My Great Aunt "Myrna" (Erdman Bowe, pictured at right) used to call this game Arizona Ann. Mom says she wrote my grandfather about it during World War I.

Nowadays everyone calls it Nim.

Here's a nice flash version: http://www.transience.com.au/pearl3.html

Myrna's strategy was to memorize some combinations, and you always try to leave a combination. But you don't talk about combinations -- to confuse your opponent, you talk about how many you take: "You took 3 from that pile, so I'll take 2 from this pile".

When Myrna played it, there were always 3 piles of cards to start with. But the game can also be played with more.

Some of Myrna's combinations:

• 1,1,1 (actually, an odd number of ones)
• 1, an even number, and the number above it. (this includes 1,2,3 and 1,4,5)
• Two piles equal (the other pile empty)
• 2,4,6
• 3,4,7

Against human players who don't know the system, that's sufficient to win most of the time. If there's large numbers of cards/stones/pearls (whatever), you just take a few and let the game whittle down to something you know.

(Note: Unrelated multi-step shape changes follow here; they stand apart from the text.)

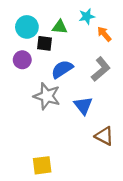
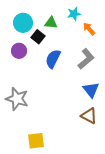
black square: (45, 43) -> (38, 37), turned 32
blue semicircle: (62, 69) -> (53, 59), turned -30
gray star: (47, 96) -> (17, 99), moved
blue triangle: (83, 105) -> (91, 90), moved

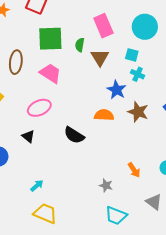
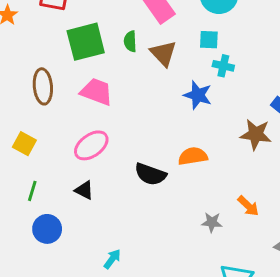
brown star: (138, 112) -> (256, 134), moved
orange semicircle: (104, 115) -> (193, 156), moved
gray star: (106, 185) -> (212, 222), moved

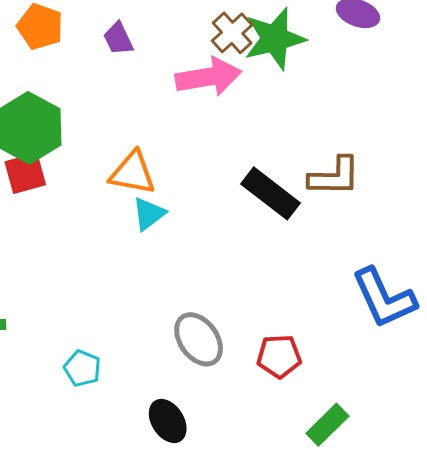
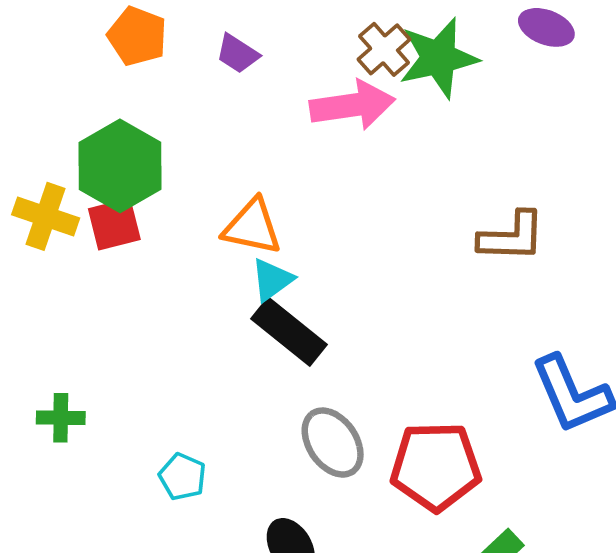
purple trapezoid: (118, 39) -> (237, 54), turned -33
black rectangle: (271, 193) -> (289, 332), moved
red pentagon: (279, 356) -> (436, 466), size x1.6

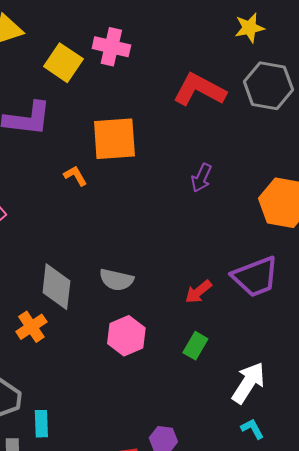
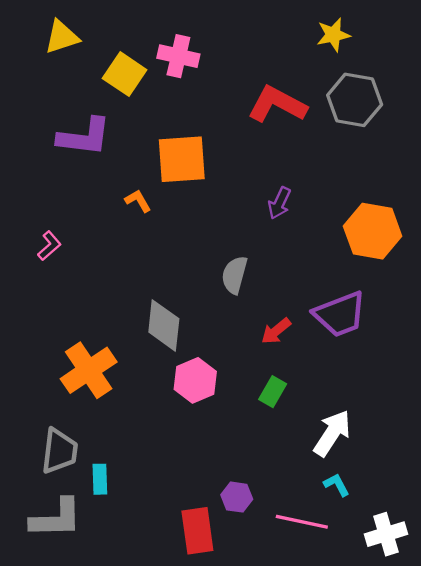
gray semicircle: (116, 280) -> (235, 275), moved, turned 92
gray diamond: (56, 287) -> (164, 325), moved
orange cross: (31, 327) -> (89, 370), size x1.6

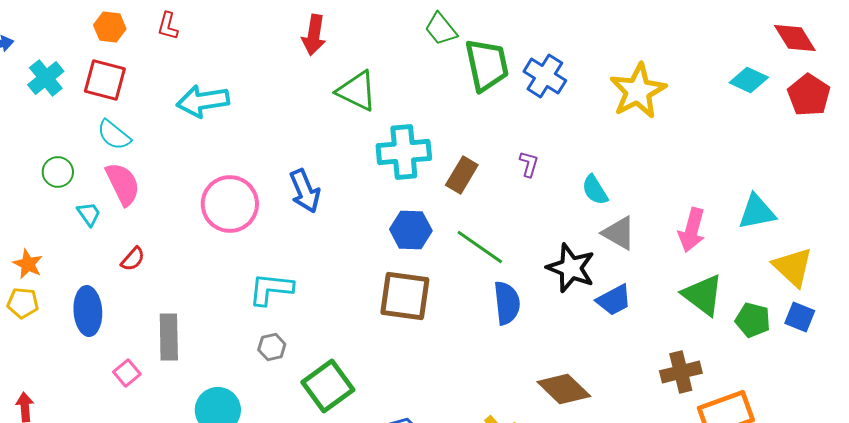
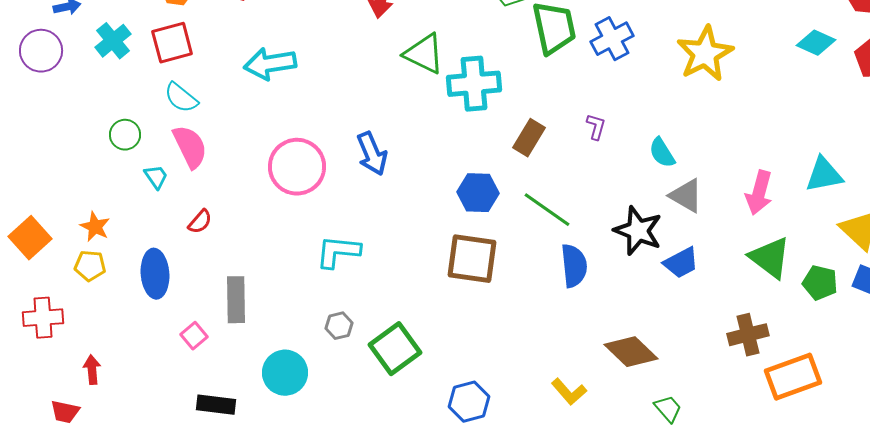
blue cross: (545, 76) -> (612, 39), turned 30
red square: (105, 80) -> (172, 43), turned -30
cyan cross: (404, 152) -> (474, 84), moved
gray hexagon: (272, 347) -> (339, 326), moved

But to always win, there's a system involving binary numbers and the XOR operation. If there's more than 1 card in any pile, you have to leave a combination such that the XOR of the numbers is 0. When there is no more than 1 card in any pile, you have to leave an odd number of cards. If you don't leave a valid combination, the other play will be able to do so, and to beat you.